- _DIRECTIONS_:
In the pregnancy text below, copy out the part that opens with "Drugs used during" and closes with "as Category X.", putting "teratogenic agents" in place of "teratogens".

- _PAGE EXTRACT_:
Mothers whose fetus is diagnosed with intrauterine growth restriction by ultrasound can use management strategies based on monitoring and delivery methods. One of these monitoring techniques is an umbilical artery Doppler. This method has been shown to decrease risk of morbidity and mortality before and after parturition among IUGR patients.
Time of delivery is also a management strategy and is based on parameters collected from the umbilical artery doppler. Some of these include: pulsatility index, resistance index, and end-diastolic velocities, which are measurements of the fetal circulation.
Drugs used during pregnancy can have temporary or permanent effects on the fetus. Anything (including drugs) that can cause permanent deformities in the fetus are labeled as teratogens. In the U.S., drugs were classified into categories A, B, C, D and X based on the Food and Drug Administration (FDA) rating system to provide therapeutic guidance based on potential benefits and fetal risks. Drugs, including some multivitamins, that have demonstrated no fetal risks after controlled studies in humans are classified as Category A. On the other hand, drugs like thalidomide with proven fetal risks that outweigh all benefits are classified as Category X.
Nutrition during pregnancy is important to ensure healthy growth of the fetus. Nutrition during pregnancy is different from the non-pregnant state. There are increased energy requirements and specific micronutrient requirements. Women benefit from education to encourage a balanced energy and protein intake during pregnancy. Some women may need professional medical advice if their diet is affected by medical conditions, food allergies, or specific religious/ ethical beliefs.
Adequate periconceptional (time before and right after conception) folic acid (also called folate or Vitamin B) intake has been shown to decrease the risk of fetal neural tube defects, such as spina bifida. The neural tube develops during the first 28 days of pregnancy, a urine pregnancy test is not usually positive until 14 days post-conception, explaining the necessity to guarantee adequate folate intake before conception. Folate is abundant in green leafy vegetables, legumes, and citrus. In the United States and Canada, most wheat products (flour, noodles) are fortified with folic acid.
DHA omega-3 is a major structural fatty acid in the brain and retina, and is naturally found in breast milk. It is important for the woman to consume adequate amounts of DHA during pregnancy and while nursing to support her well-being and the health of her infant. Developing infants cannot produce DHA efficiently, and must receive this vital nutrient from the woman through the placenta during pregnancy and in breast milk after birth.
Several micronutrients are important for the health of the developing fetus, especially in areas of the world where insufficient nutrition is common. Women living in low and middle income countries are suggested to take multiple micronutrient supplements containing iron and folic acid. These supplements have been shown to improve birth outcomes in developing countries, but do not have an effect on perinatal mortality. Adequate intake of folic acid, and iron is often recommended. In developed areas, such as Western Europe and the United States, certain nutrients such as Vitamin D and calcium, required for bone development, may also require supplementation. Vitamin E supplementation has not been shown to improve birth outcomes. Zinc supplementation has been associated with a decrease in preterm birth, but it is unclear whether it is causative. Daily iron supplementation reduces the risk of maternal anemia. Studies of routine daily iron supplementation for pregnant women found improvement in blood iron levels, without a clear clinical benefit. The nutritional needs for women carrying twins or triplets. are higher than those of women carrying one baby.

- _RECORD SET_:
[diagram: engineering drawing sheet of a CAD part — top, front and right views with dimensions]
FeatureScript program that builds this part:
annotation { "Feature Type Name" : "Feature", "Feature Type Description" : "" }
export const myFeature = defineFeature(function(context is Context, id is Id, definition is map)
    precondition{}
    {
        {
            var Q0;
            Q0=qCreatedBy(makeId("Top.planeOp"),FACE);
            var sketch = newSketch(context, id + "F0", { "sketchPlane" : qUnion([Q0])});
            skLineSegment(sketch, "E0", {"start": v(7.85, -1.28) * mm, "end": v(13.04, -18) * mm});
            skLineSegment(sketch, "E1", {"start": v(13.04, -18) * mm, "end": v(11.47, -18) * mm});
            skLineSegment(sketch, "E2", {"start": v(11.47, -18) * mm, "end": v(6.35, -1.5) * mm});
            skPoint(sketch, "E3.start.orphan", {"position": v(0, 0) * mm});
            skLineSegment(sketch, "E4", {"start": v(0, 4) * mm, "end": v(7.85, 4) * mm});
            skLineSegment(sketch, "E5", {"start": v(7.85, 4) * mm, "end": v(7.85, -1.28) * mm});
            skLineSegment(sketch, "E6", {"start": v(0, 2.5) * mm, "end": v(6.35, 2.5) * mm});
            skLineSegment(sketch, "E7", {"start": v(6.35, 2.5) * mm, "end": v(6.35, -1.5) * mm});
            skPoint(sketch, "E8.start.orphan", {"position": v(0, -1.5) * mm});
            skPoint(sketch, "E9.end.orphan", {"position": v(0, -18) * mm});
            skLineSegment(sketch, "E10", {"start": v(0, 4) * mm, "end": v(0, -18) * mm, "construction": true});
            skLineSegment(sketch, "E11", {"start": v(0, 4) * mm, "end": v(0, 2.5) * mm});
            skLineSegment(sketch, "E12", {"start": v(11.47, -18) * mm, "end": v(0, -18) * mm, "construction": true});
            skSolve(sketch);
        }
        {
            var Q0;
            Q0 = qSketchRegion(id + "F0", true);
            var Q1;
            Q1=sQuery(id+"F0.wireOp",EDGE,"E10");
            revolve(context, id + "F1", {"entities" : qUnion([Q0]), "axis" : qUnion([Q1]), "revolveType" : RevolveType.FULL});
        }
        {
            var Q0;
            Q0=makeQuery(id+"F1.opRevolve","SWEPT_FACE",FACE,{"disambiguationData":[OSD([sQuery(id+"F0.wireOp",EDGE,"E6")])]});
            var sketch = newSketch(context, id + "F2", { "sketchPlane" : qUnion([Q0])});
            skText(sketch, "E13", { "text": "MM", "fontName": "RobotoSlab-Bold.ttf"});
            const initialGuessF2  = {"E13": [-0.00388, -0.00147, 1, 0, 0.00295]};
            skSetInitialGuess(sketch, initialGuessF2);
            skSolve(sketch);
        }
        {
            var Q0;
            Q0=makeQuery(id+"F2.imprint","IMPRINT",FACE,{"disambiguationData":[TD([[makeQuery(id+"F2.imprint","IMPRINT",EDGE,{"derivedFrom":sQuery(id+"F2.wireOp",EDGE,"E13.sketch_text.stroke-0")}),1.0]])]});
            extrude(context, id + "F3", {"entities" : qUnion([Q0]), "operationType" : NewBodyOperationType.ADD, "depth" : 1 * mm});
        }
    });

- _EXERCISE RESPONSE_:
Drugs used during pregnancy can have temporary or permanent effects on the fetus. Anything (including drugs) that can cause permanent deformities in the fetus are labeled as teratogenic agents. In the U.S., drugs were classified into categories A, B, C, D and X based on the Food and Drug Administration (FDA) rating system to provide therapeutic guidance based on potential benefits and fetal risks. Drugs, including some multivitamins, that have demonstrated no fetal risks after controlled studies in humans are classified as Category A. On the other hand, drugs like thalidomide with proven fetal risks that outweigh all benefits are classified as Category X.